Efforts include streamlined terminal testing/certification and increased funding for transitions.
The transition to EMV has meant a lot of headaches for retailers, including absorbing the cost of new hardware and software, training costs for employees, familiarization processes for customers, and the slow-down of check-out lines as a result of the new process.
In April, MasterCard announced that it is collaborating with payments networks, acquirers and processors to develop a standard to accelerate shopper transactions across the 1.4 million U.S. merchant locations that accept EMV chip cards. MasterCard also has called for the industry to activate current action-oriented forums like the Payments Security Taskforce and the EMV Migration Forum to align to create and support a common approach that addresses perceptions of speed of a chip card transaction. Visa also recently released its own Quick Chip for EMV, working to streamline checkout and ensure speed and convenience of secure chip card transactions.
Now, Visa has announced new efforts designed to aid U.S. merchant migration to EMV payment processing. Among the initiatives are a more streamlined terminal testing and certification process, financial and technical support to further accelerate EMV chip terminal deployment, and modified chargeback policies that will provide near term relief to merchants who are not yet chip-ready.
“Visa recognizes the importance of having the industry help merchants get their chip terminal solutions up and running quickly so that everyone, especially consumers, can benefit from the powerful security protection of chip technology,” asserted Oliver Jenkyn, Group Executive North America, Visa Inc. “We’ve taken steps to simplify the process as much as possible and help reduce any challenges so merchants can move forward with chip adoption quickly.”
While testing, certification and commercial rollouts of chip terminals at merchant locations can take several months, Visa is now aiming for a 50 percent reduction in the amount of the time it takes to complete this process.
About 1.2 million merchant locations in the U.S. already accept chip-based card payments, and another 23,000 are coming online each week, according to Visa. There are more than 300 million EMV chip cards now in circulation.
Part of the transition process includes testing of a new chip terminal. Since chip technology can be implemented in different ways based on the unique needs of a merchant, different merchants need to be tested in different ways. The more complex a merchant’s particular POS environment is, the greater the number of tests required is. Visa has now streamlined the testing requirements to significantly reduce the complexity, time, and cost of implementation.
Visa has also pledged to increase its investment to support both acquirers and value-added resellers (VARs) that develop the software to power chip terminals in an effort to help speed EMV transition. The funds can help VARs pre-certify their software solutions to reduce subsequent testing at acquirers by up to 80 percent.

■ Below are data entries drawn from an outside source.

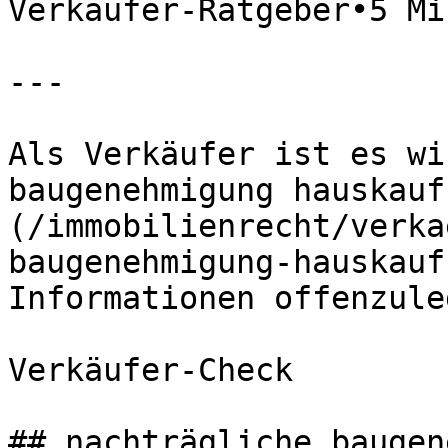
Verkäufer-Ratgeber•5 Mi
---

Als Verkäufer ist es wi
baugenehmigung hauskauf
(/immobilienrecht/verka
baugenehmigung-hauskauf
Informationen offenzuleg
Verkäufer-Check

## nachträgliche baugen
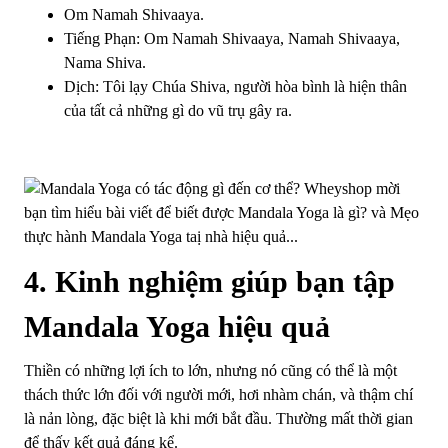
Om Namah Shivaaya.
Tiếng Phạn: Om Namah Shivaaya, Namah Shivaaya,
Nama Shiva.
Dịch: Tôi lạy Chúa Shiva, người hòa bình là hiện thân
của tất cả những gì do vũ trụ gây ra.
4. Kinh nghiệm giúp bạn tập
Mandala Yoga hiệu quả
Thiền có những lợi ích to lớn, nhưng nó cũng có thể là một
thách thức lớn đối với người mới, hơi nhàm chán, và thậm chí
là nản lòng, đặc biệt là khi mới bắt đầu. Thường mất thời gian
để thấy kết quả đáng kể.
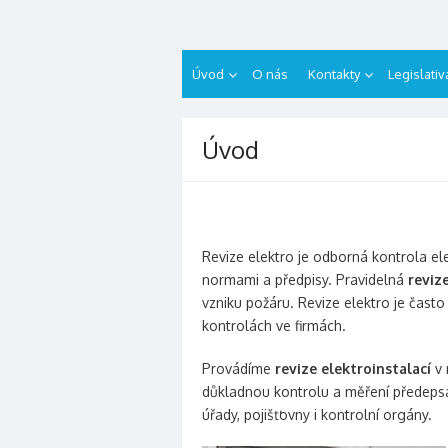
Přeskočit
revizelektro.cz
na
obsah
Úvod
O nás
Kontakty
Legislativ
Úvod
Revize elektro je odborná kontrola ele
normami a předpisy. Pravidelná
reviz
vzniku požáru. Revize elektro je čast
kontrolách ve firmách.
Provádíme
revize elektroinstalací
v 
důkladnou kontrolu a měření předepsan
úřady, pojišťovny i kontrolní orgány.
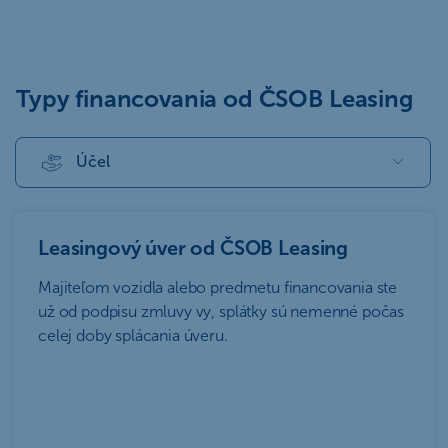
Typy financovania od ČSOB Leasing
Účel
Leasingový úver od ČSOB Leasing
Majiteľom vozidla alebo predmetu financovania ste
už od podpisu zmluvy vy, splátky sú nemenné počas
celej doby splácania úveru.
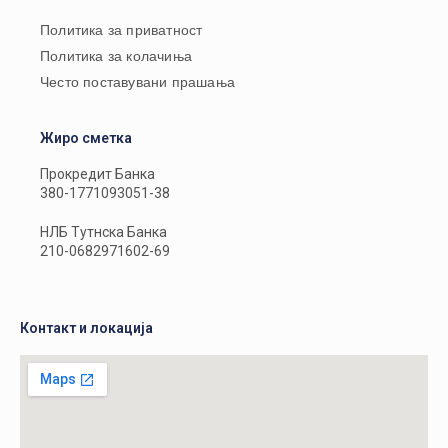
Политика за приватност
Политика за колачиња
Често поставувани прашања
Жиро сметка
Прокредит Банка
380-1771093051-38
НЛБ Тутнска Банка
210-0682971602-69
Контакт и локација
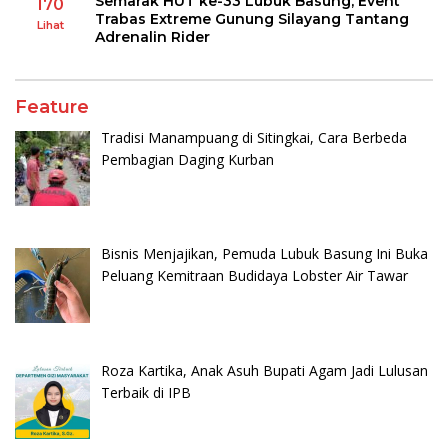
Semarak HUT ke-33 Lubuk Basung, Event
170
Trabas Extreme Gunung Silayang Tantang
Lihat
Adrenalin Rider
Feature
Tradisi Manampuang di Sitingkai, Cara Berbeda
Pembagian Daging Kurban
Bisnis Menjajikan, Pemuda Lubuk Basung Ini Buka
Peluang Kemitraan Budidaya Lobster Air Tawar
Roza Kartika, Anak Asuh Bupati Agam Jadi Lulusan
Terbaik di IPB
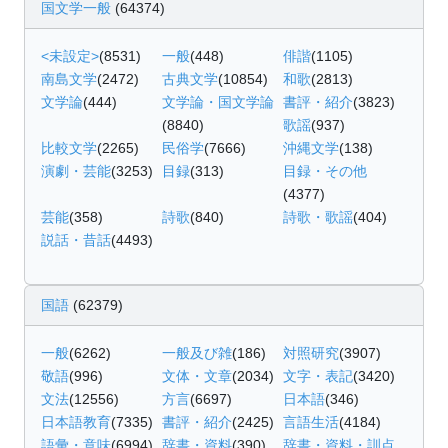
国文学一般
(64374)
<未設定>
(8531)
一般
(448)
俳諧
(1105)
南島文学
(2472)
古典文学
(10854)
和歌
(2813)
文学論
(444)
文学論・国文学論
書評・紹介
(3823)
(8840)
歌謡
(937)
比較文学
(2265)
民俗学
(7666)
沖縄文学
(138)
演劇・芸能
(3253)
目録
(313)
目録・その他
(4377)
芸能
(358)
詩歌
(840)
詩歌・歌謡
(404)
説話・昔話
(4493)
国語
(62379)
一般
(6262)
一般及び雑
(186)
対照研究
(3907)
敬語
(996)
文体・文章
(2034)
文字・表記
(3420)
文法
(12556)
方言
(6697)
日本語
(346)
日本語教育
(7335)
書評・紹介
(2425)
言語生活
(4184)
語彙・意味
(6994)
辞書・資料
(390)
辞書・資料・訓点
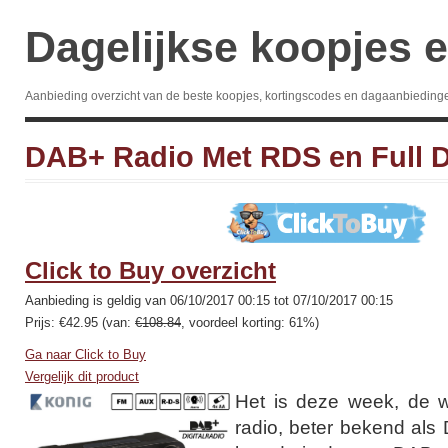
Dagelijkse koopjes e
Aanbieding overzicht van de beste koopjes, kortingscodes en dagaanbieding
DAB+ Radio Met RDS en Full D
Click to Buy overzicht
Aanbieding is geldig van 06/10/2017 00:15 tot 07/10/2017 00:15
Prijs: €42.95 (van:
€108.84
, voordeel korting: 61%)
Ga naar Click to Buy
Vergelijk dit product
Het is deze week, de w
radio, beter bekend als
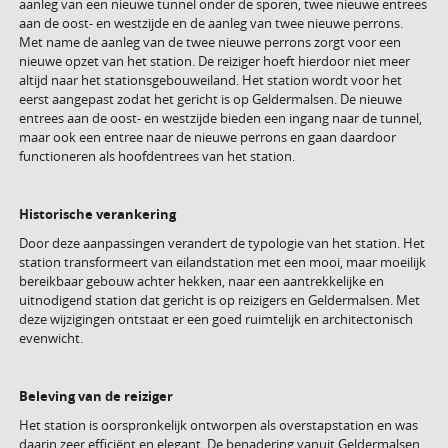
aanleg van een nieuwe tunnel onder de sporen, twee nieuwe entrees
aan de oost- en westzijde en de aanleg van twee nieuwe perrons.
Met name de aanleg van de twee nieuwe perrons zorgt voor een
nieuwe opzet van het station. De reiziger hoeft hierdoor niet meer
altijd naar het stationsgebouweiland. Het station wordt voor het
eerst aangepast zodat het gericht is op Geldermalsen. De nieuwe
entrees aan de oost- en westzijde bieden een ingang naar de tunnel,
maar ook een entree naar de nieuwe perrons en gaan daardoor
functioneren als hoofdentrees van het station.
Historische verankering
Door deze aanpassingen verandert de typologie van het station. Het
station transformeert van eilandstation met een mooi, maar moeilijk
bereikbaar gebouw achter hekken, naar een aantrekkelijke en
uitnodigend station dat gericht is op reizigers en Geldermalsen. Met
deze wijzigingen ontstaat er een goed ruimtelijk en architectonisch
evenwicht.
Beleving van de reiziger
Het station is oorspronkelijk ontworpen als overstapstation en was
daarin zeer efficiënt en elegant. De benadering vanuit Geldermalsen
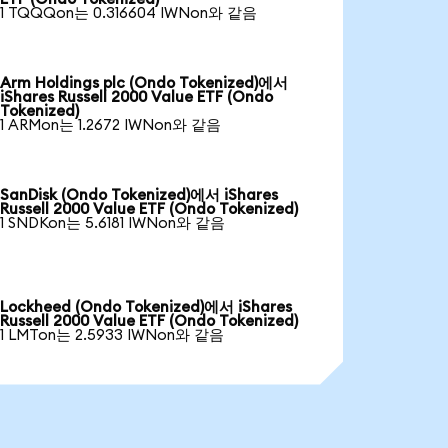
1 TQQQon는 0.316604 IWNon와 같음
Arm Holdings plc (Ondo Tokenized)에서
iShares Russell 2000 Value ETF (Ondo
Tokenized)
1 ARMon는 1.2672 IWNon와 같음
SanDisk (Ondo Tokenized)에서 iShares
Russell 2000 Value ETF (Ondo Tokenized)
1 SNDKon는 5.6181 IWNon와 같음
Lockheed (Ondo Tokenized)에서 iShares
Russell 2000 Value ETF (Ondo Tokenized)
1 LMTon는 2.5933 IWNon와 같음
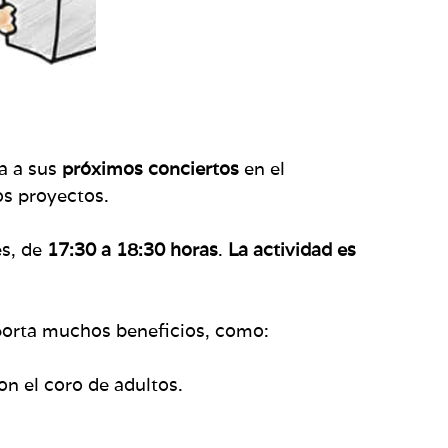
ra a sus
próximos conciertos
en el
os proyectos.
s, de
17:30 a 18:30 horas
.
La actividad es
porta muchos beneficios, como:
on el coro de adultos.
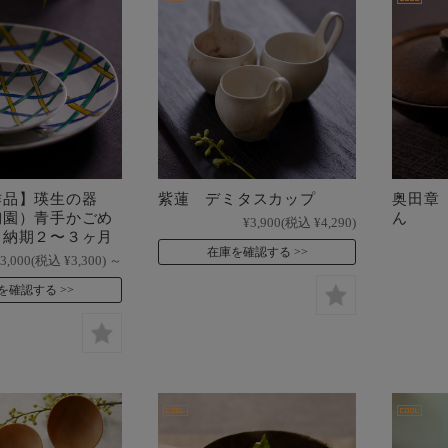
作品】瑛生の器
紫蓮 デミタスカップ
奥田章
陶園）青手かごめ
ん
¥3,900
(税込 ¥4,290)
＊納期２〜３ヶ月
在庫を確認する
3,000
(税込 ¥3,300)
～
を確認する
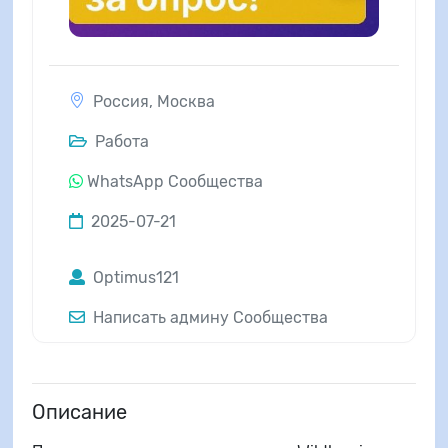
Россия
,
Москва
Работа
WhatsApp Сообщества
2025-07-21
Optimus121
Написать админу Сообщества
Описание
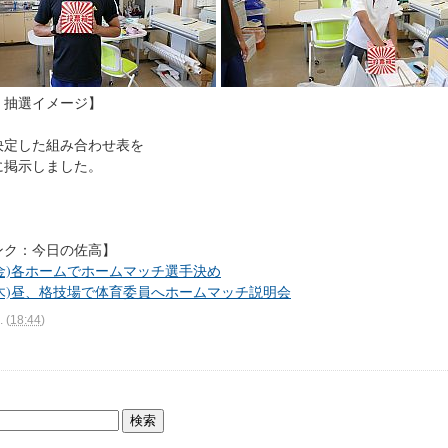
・抽選イメージ】
決定した組み合わせ表を
に掲示しました。
ンク：今日の佐高】
3(金)各ホームでホームマッチ選手決め
2(木)昼、格技場で体育委員へホームマッチ説明会
.
(
18:44
)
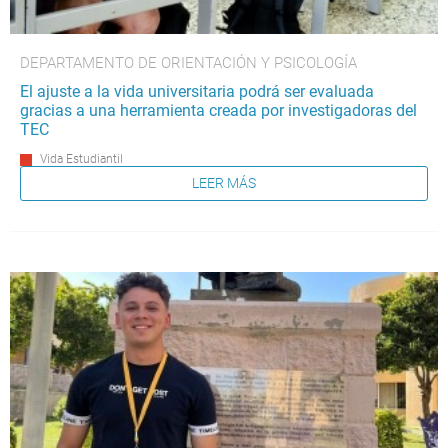
DEPARTAMENTO DE ORIENTACIÓN Y PSICOLOGÍA
El ajuste a la vida universitaria podrá ser evaluada
gracias a una herramienta creada por investigadoras del
TEC
Vida Estudiantil
LEER MÁS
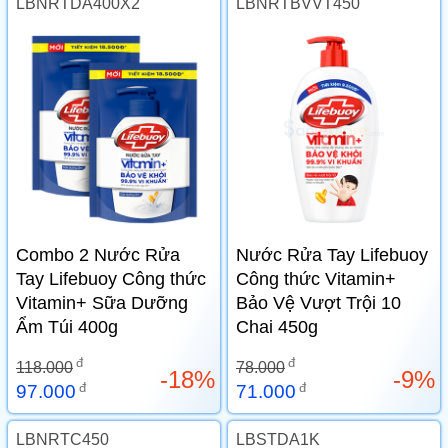
LBNRTDA400X2
LBNRTBVVT450
Combo 2 Nước Rửa
Nước Rửa Tay Lifebuoy
Tay Lifebuoy Công thức
Công thức Vitamin+
Vitamin+ Sữa Dưỡng
Bảo Vệ Vượt Trội 10
Ẩm Túi 400g
Chai 450g
đ
đ
118.000
78.000
-18%
-9%
đ
đ
97.000
71.000
LBNRTC450
LBSTDA1K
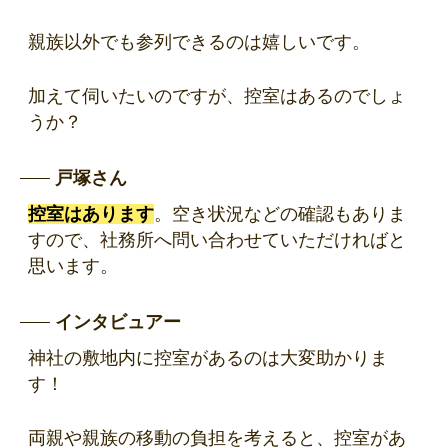
親族以外でも参列できるのは嬉しいです。
加えて伺いたいのですが、控室はあるのでしょ
うか？
戸塚さん
控室はあります
。空き状況などの確認もありま
すので、社務所へ問い合わせていただければと
思います。
インタビュアー
神社の敷地内に控室があるのは大変助かりま
す！
両親や親族の移動の負担を考えると、控室があ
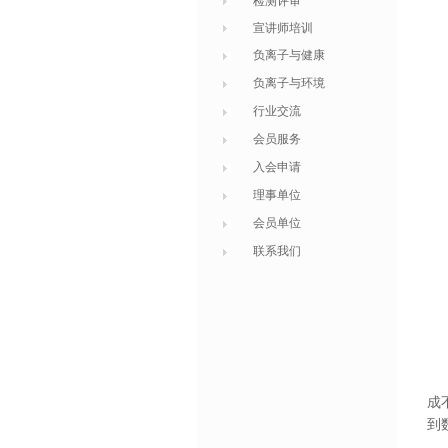
检测评审
宣讲师培训
负离子与健康
负离子与环境
行业交流
会员服务
入会申请
理事单位
会员单位
联系我们
成
到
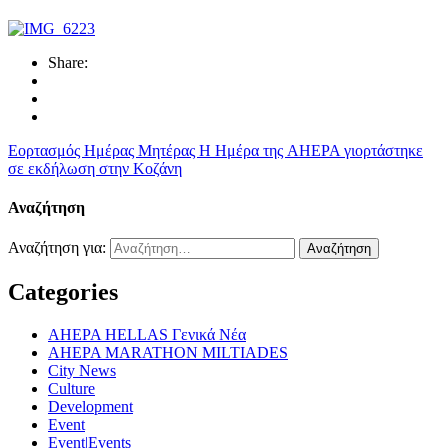
Share:
Εορτασμός Ημέρας Μητέρας
Η Ημέρα της AHEPA γιορτάστηκε
σε εκδήλωση στην Κοζάνη
Αναζήτηση
Αναζήτηση για:
Categories
AHEPA HELLAS Γενικά Νέα
AHEPA MARATHON MILTIADES
City News
Culture
Development
Event
Event|Events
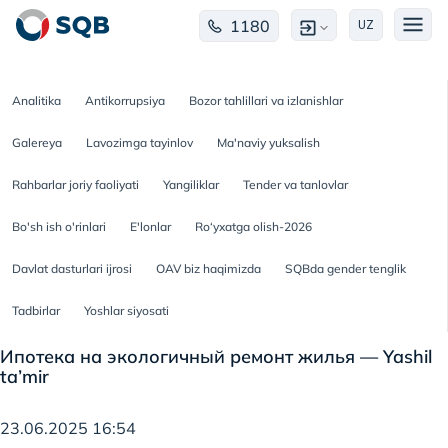
1180
UZ
Analitika
Antikorrupsiya
Bozor tahlillari va izlanishlar
Galereya
Lavozimga tayinlov
Ma'naviy yuksalish
Rahbarlar joriy faoliyati
Yangiliklar
Tender va tanlovlar
Bo'sh ish o'rinlari
E'lonlar
Ro‘yxatga olish-2026
Davlat dasturlari ijrosi
OAV biz haqimizda
SQBda gender tenglik
Tadbirlar
Yoshlar siyosati
Ипотека на экологичный ремонт жилья — Yashil
ta’mir
23.06.2025 16:54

Additionally, Visa is modifying its counterfeit chargeback policies to help merchants. The new policies limit the number of fraudulent transactions that issuers can charge back to merchants and their acquirers. As of July 22, 2016, Visa says it will block all U.S. counterfeit fraud chargebacks under $25, and as of October 2015, issuers will also be limited to charging back 10 fraudulent counterfeit transactions per account and will assume liability for all additional fraudulent transactions on the account. These blocks will remain in effect until April 2018.